|Date(s):||March 2, 1867|
|Location(s):||Washington City, District of Columbia|
|Course:||“Rise And Fall of the Slave South,” University of Virginia|
|Rating:||4.27 (166 votes)|
The First Reconstruction Act, also known as the Military Reconstruction Act, passed into law on March 2, 1867 over the veto of President Andrew Johnson. The act applied to all the ex-Confederate states in the South, except Tennessee who had already ratified the Fourteenth Amendment. It split the states into five military districts, each under the control of a Northern General whose responsibility it was to protect life and property. The First Reconstruction Act also demanded the need for new state delegates and constitutions, the ratification of the Fourteenth amendment, and the provisions of equal rights for each citizen. The most radical aspect of the Act was the enfranchisement of all citizens, except ex-Confederates, and so provided for the coming of black suffrage
The President attempted to veto the bill, for he regarded it as unconstitutional. In his eyes, the act denied the states a legal government, and therefore did not provide for the protection of rights and property. Johnson saw Reconstruction as the means to establish peace between the North and South, and resume normal relations. However, like many in the South, he saw the Act as antagonistic and contradictive of this aim.
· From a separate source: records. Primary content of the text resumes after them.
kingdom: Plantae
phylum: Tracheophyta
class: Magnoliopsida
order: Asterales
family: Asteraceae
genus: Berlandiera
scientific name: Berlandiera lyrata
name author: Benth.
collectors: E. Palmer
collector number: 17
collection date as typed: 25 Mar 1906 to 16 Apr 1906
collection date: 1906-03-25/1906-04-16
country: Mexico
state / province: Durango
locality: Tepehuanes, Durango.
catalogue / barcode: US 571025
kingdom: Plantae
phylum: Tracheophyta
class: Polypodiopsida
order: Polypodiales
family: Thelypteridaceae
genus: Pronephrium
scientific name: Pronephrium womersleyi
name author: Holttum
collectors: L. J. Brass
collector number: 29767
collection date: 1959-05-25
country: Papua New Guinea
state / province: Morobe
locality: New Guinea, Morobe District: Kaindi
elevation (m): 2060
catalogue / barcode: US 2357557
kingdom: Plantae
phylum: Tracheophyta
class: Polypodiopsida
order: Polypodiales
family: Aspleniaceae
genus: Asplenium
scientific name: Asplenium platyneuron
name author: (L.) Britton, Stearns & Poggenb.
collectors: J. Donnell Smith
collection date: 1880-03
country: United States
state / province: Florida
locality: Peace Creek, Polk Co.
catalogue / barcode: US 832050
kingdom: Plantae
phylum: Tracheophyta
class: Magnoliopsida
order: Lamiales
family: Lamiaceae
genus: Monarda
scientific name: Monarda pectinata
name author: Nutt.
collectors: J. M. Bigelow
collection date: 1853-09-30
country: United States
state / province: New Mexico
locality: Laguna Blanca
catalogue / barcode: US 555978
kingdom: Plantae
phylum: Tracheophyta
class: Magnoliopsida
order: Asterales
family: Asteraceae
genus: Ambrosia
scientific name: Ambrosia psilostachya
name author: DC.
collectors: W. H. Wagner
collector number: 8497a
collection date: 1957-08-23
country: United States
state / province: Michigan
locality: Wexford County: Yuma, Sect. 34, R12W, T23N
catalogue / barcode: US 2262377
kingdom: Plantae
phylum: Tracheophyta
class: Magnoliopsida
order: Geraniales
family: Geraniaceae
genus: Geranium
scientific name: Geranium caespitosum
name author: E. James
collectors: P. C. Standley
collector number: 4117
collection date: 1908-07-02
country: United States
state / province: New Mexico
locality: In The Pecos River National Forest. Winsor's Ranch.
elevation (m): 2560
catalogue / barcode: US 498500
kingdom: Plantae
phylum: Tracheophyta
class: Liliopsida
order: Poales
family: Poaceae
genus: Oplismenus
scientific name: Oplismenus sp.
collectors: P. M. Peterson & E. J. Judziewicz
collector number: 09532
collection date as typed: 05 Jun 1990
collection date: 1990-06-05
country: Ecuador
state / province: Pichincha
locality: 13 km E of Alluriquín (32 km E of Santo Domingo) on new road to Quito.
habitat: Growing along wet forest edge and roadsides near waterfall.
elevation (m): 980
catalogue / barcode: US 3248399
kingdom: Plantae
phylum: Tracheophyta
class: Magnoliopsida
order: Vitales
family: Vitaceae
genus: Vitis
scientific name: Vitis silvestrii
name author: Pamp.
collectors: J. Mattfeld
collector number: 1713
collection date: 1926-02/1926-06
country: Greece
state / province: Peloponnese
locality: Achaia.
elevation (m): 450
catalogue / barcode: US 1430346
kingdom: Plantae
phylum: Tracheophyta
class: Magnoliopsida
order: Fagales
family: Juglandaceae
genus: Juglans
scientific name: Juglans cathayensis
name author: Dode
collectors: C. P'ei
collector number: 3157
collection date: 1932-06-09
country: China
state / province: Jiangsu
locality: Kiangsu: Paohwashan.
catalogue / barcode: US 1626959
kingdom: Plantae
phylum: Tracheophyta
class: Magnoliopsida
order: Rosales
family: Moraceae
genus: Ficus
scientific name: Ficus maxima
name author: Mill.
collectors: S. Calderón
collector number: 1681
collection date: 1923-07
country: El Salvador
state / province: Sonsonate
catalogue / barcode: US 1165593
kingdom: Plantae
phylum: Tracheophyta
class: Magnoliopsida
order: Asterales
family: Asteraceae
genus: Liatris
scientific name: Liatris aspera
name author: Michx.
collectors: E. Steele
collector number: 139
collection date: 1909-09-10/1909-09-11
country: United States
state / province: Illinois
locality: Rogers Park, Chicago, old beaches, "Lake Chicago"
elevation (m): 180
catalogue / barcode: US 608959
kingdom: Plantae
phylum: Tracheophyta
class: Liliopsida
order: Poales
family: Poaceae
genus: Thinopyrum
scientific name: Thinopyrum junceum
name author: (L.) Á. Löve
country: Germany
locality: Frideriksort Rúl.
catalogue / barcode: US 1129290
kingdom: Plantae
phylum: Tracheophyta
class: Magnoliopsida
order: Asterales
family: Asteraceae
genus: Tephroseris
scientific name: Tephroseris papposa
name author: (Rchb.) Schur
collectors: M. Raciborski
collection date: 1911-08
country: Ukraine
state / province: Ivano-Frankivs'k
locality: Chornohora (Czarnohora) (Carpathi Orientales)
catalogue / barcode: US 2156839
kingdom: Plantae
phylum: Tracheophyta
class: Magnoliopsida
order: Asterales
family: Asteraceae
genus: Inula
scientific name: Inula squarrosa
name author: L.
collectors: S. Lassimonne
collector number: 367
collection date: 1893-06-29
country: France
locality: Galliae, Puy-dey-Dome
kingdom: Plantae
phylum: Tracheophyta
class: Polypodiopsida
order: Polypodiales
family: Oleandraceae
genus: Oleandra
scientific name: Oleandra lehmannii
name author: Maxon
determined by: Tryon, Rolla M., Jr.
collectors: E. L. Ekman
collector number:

Johnson, and the South, also saw the danger in the power bestowed on the military commanders. To them it appeared as if Congress were attempting to establish a military monarchy in the South, in which the will of the commander was law, and in which cruelty against the South could be exercised at a whim. The commander could condemn a person to death without trial, determine the rights of property and the person, and dispose of land and goods. The South considered this their eventual, long feared subjugation to the North.
The First Reconstruction act raised further difficulties. Firstly, it took away the equality and validity of the Southern states to which it applied, yet it demanded that they ratified the Fourteenth amendment. Southern politicians argued that Congress had illegally passed the act due to the lack of representation of Southern states. The Southern states were left inactive as neither the military commanders nor the new delegates knew if their role included the responsibility to act in accordance to the law.